The medical cases were treated by MSF on board. The British Navy vessel arrived and the coordination centre in Rome decide to hand them the lead for this rescue operation. At this time SOS had been rescuing for several hours and almost 200 people were aboard the Aquarius.

“It was decided to separate the two wooden boats. We took the people from the white boat onto the Aquarius and the navy vessel took the people from the blue wooden boat. But we had already some of the children, women and men from the blue boat aboard the Aquarius.”

The teams of SOS continue rescue for hours, bringing people to the Aquarius shuttle by shuttle, whilst also supporting the navy vessel with shuttles.

“And then suddenly another small wooden boat was spotted, a third one. It was small. But all of a sudden we had to take care of this third boat now. And again, it was a serious situation as the small wooden boat was overcrowded and starting to fill with water. We had to react very quickly as it looked ready to capsize at any moment,” said Yohann.

All 40 people from this wooden boat could be rescued. The entire rescue operation of three different boats lasted more than 12 hours. It was only in the late afternoon that all persons were save aboard of the Aquarius or the navy vessel.

We are now on our way to Sicily facing extremely bad weather.
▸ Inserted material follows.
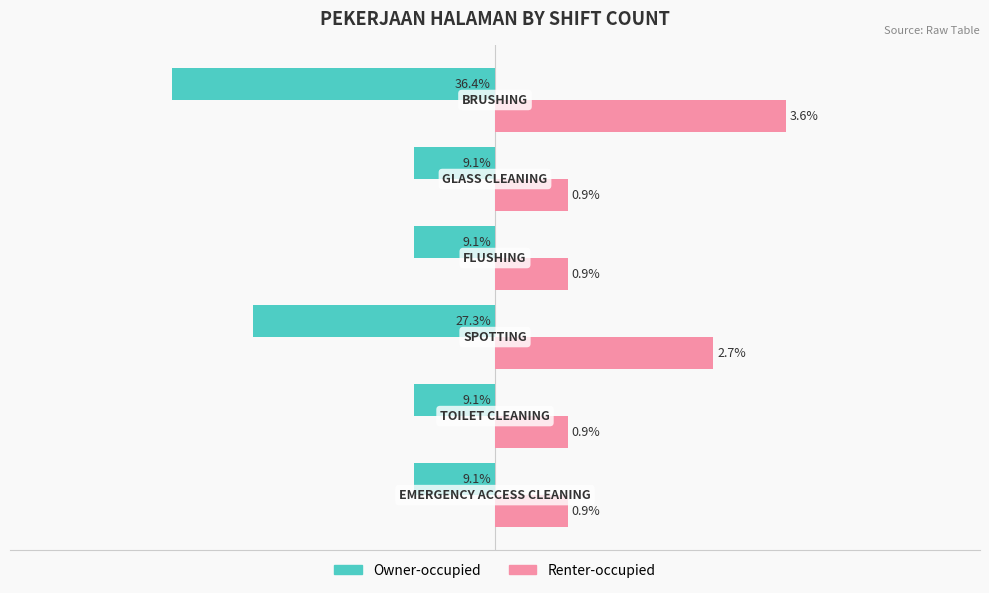

Rank the series by their average value, from highest to lowest.

Renter-occupied, Owner-occupied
The forecast says that in a few hours it will be even worse and currently we already have waves of up to 4 meters and strong winds. A lot of our guests are seasick and you can hear the typical sound of it all over the Aquarius. The teams of MSF and SOS MEDITERRANEE have a lot to do, to take care of the sick and to support the others with water and food, blankets and medicine.

The Aquarius was able to disembark all rescued Friday morning in a harbour in Sicily.